● Check your understanding
1/ In the DQN tutorial excerpt, what reward do you get for reaching the goal?
2/ Repeat the DQN tutorial excerpt word for word, from "Additionally, the movement" to "and zero otherwise.".

● Text for analysis
[Start of section]
Additionally, the movement direction of the agent is uncertain and only partially
depends on the chosen direction. The agent is rewarded for finding a walkable
path to a goal tile.
SFFF       (S: starting point, safe)
FHFH       (F: frozen surface, safe)
FFFH       (H: hole, fall to your doom)
HFFG       (G: goal, where the frisbee is located)
The episode ends when you reach the goal or fall in a hole. You receive a reward
of 1 if you reach the goal, and zero otherwise.
Prerequisites
--------------
tensorflow>=2.0.0a0
tensorlayer>=2.0.0
To run
-------
python tutorial_DQN.py --train/test
"""
import argparse
import os
import time

import gym
import matplotlib.pyplot as plt
import numpy as np
import tensorflow as tf
import tensorlayer as tl

# add arguments in command  --train/test
parser = argparse.ArgumentParser(description='Train or test neural net motor controller.')
[End of section]
● Recorded information
[Start of section]
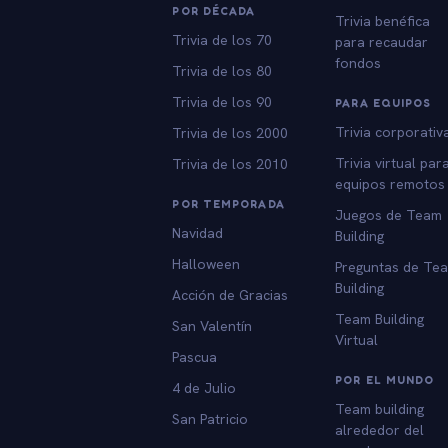
POR DÉCADA
Trivia benéfica
Trivia de los 70
para recaudar
fondos
Trivia de los 80
Trivia de los 90
PARA EQUIPOS
Trivia corporativ
Trivia de los 2000
Trivia virtual par
Trivia de los 2010
equipos remotos
POR TEMPORADA
Juegos de Team
Navidad
Building
Halloween
Preguntas de Te
Building
Acción de Gracias
Team Building
San Valentín
Virtual
Pascua
POR EL MUNDO
4 de Julio
Team building
San Patricio
alrededor del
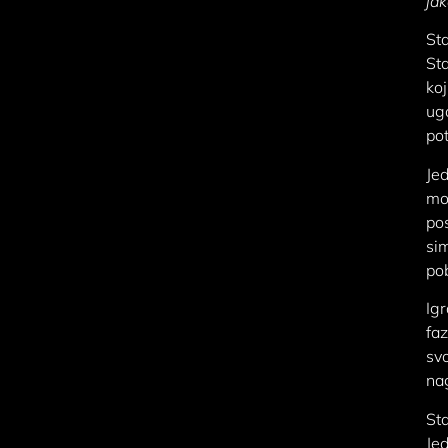
jak
Sta
Sta
koj
ugo
po
Jed
mog
pos
si
po
Igr
fa
svo
na
Sta
Jed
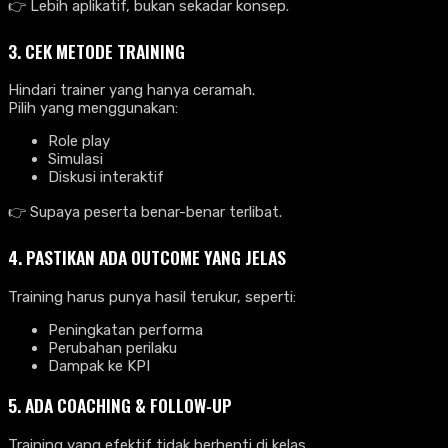
👉 Lebih aplikatif, bukan sekadar konsep.
3. CEK METODE TRAINING
Hindari trainer yang hanya ceramah.
Pilih yang menggunakan:
Role play
Simulasi
Diskusi interaktif
👉 Supaya peserta benar-benar terlibat.
4. PASTIKAN ADA OUTCOME YANG JELAS
Training harus punya hasil terukur, seperti:
Peningkatan performa
Perubahan perilaku
Dampak ke KPI
5. ADA COACHING & FOLLOW-UP
Training yang efektif tidak berhenti di kelas.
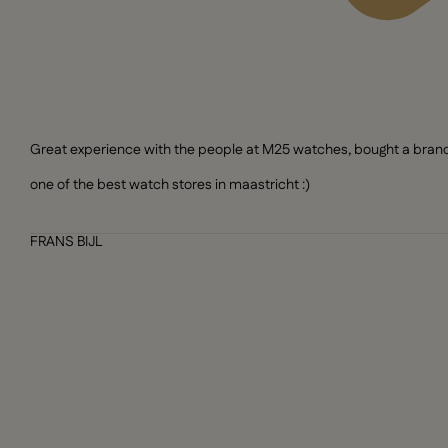
Great experience with the people at M25 watches, bought a brand n
one of the best watch stores in maastricht :)
FRANS BIJL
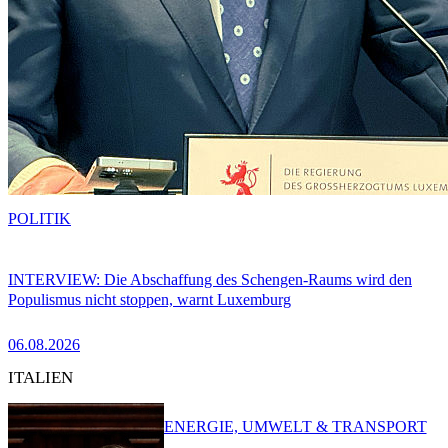
POLITIK
INTERVIEW: Die Abschaffung des Schengen-Raums wird den
Populismus nicht stoppen, warnt Luxemburg
06.08.2026
ITALIEN
ENERGIE, UMWELT & TRANSPORT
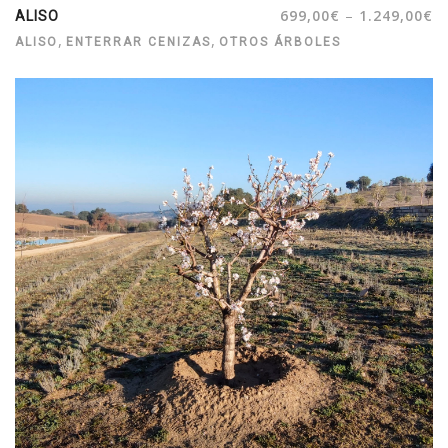
–
699,00
€
1.249,00
€
ALISO
,
,
ALISO
ENTERRAR CENIZAS
OTROS ÁRBOLES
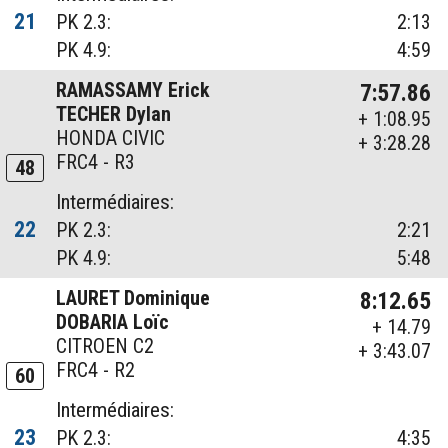
21
PK 2.3:
2:13
PK 4.9:
4:59
RAMASSAMY Erick
7:57.86
TECHER Dylan
+ 1:08.95
HONDA CIVIC
+ 3:28.28
FRC4 - R3
48
Intermédiaires:
22
PK 2.3:
2:21
PK 4.9:
5:48
LAURET Dominique
8:12.65
DOBARIA Loïc
+ 14.79
CITROEN C2
+ 3:43.07
FRC4 - R2
60
Intermédiaires:
23
PK 2.3:
4:35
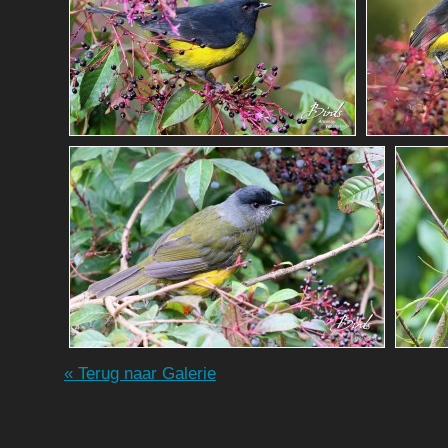
« Terug naar Galerie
[End of section]
● Task-by-task outputs
1/ A reward of 1.

2/
Additionally, the movement direction of the agent is uncertain and only partially
depends on the chosen direction. The agent is rewarded for finding a walkable
path to a goal tile.
SFFF       (S: starting point, safe)
FHFH       (F: frozen surface, safe)
FFFH       (H: hole, fall to your doom)
HFFG       (G: goal, where the frisbee is located)
The episode ends when you reach the goal or fall in a hole. You receive a reward
of 1 if you reach the goal, and zero otherwise.